Another previous field system for reducing leakage magnetic field and increasing flux density is disclosed in de Graffenried U.S. Pat. No. 3,906,268, issued Sep. 16, 1975. This field system is designed for a non-magnetic cylindrical rotor and a non-cylindrical type housing having a large air space between the rotor surface and iron housing wall. The large space serves to accommodate a plurality of magnets disposed in contact with magnetically permeable pole pieces on many sides to increase the air gap flux density. The magnetic flux path passes through the magnetically permeable pole piece, to the air gap, and then to the armature. This path through the magnetically permeable material causes a loss in overall reluctance. Because mmf is the product of the magnetic flux and the reluctance, substantial mmf is lost resulting in the motor having an overall lower efficiency. Moreover, it is impractical to apply this field system to existing cylindrical type permanent magnet dc electric motors because of the limited spaces between the motor housing wall and the armature surface in such conventional motors.
Another previous invention relating to increasing flux density and reducing magnetic leakage is disclosed in Miyamoto U.S. Pat. No. 4,459,500, issued Jul. 10, 1984. This field system includes a pair of auxiliary magnets mounted on the axial end surface of a pole piece to reduce the magnetic flux leakage from the pole piece for increased magnetic force.

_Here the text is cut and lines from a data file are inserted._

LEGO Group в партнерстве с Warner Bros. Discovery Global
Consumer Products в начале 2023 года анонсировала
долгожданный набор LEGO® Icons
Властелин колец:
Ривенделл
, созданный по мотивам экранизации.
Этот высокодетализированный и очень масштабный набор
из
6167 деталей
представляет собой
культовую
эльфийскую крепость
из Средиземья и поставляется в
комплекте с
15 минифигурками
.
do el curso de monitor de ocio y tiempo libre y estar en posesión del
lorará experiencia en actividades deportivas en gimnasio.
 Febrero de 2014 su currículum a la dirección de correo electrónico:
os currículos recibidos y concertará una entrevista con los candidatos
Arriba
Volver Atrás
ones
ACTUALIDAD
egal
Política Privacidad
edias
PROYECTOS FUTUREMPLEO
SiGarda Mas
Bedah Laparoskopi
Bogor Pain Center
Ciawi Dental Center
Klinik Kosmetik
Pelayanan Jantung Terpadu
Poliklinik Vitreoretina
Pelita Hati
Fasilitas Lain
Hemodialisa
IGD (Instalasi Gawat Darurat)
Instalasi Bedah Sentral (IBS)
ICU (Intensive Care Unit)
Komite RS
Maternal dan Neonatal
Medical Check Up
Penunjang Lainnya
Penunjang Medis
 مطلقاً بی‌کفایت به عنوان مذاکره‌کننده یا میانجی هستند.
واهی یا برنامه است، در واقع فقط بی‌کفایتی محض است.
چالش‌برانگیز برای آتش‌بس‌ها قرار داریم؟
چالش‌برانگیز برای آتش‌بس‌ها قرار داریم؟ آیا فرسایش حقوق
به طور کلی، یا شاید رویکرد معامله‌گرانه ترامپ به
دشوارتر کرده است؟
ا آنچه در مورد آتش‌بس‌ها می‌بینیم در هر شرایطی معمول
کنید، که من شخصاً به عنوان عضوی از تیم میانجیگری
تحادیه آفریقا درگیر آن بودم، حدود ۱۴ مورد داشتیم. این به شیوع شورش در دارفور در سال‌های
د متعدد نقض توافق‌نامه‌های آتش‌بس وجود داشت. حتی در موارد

The positional relationship between the pole piece, the permanent magnets, and the repulsive auxiliary magnets disposed around the pole piece, is such that the diverged magnetic poles are diverged toward the pole piece, thereby intensifying the magnetic flux at the pole piece and providing a high flux density at the pole piece face. However, the field system has low reluctance and a high magnetic leakage at the outer surface.
Therefore, it is obvious that the prior art motors have increased the flux density at the cost of mmf efficiency per fixed magnet volume. Moreover, the prior art field systems cannot practically be applied to conventional inexpensive permanent magnet dc electric motors having copper windings on permeable iron rotors and disposed in a cylindrical housing. The present invention therefore satisfies a long-felt need to provide a permanent magnet construction wherein flux density of the main magnets is increased with low magnetic leakage.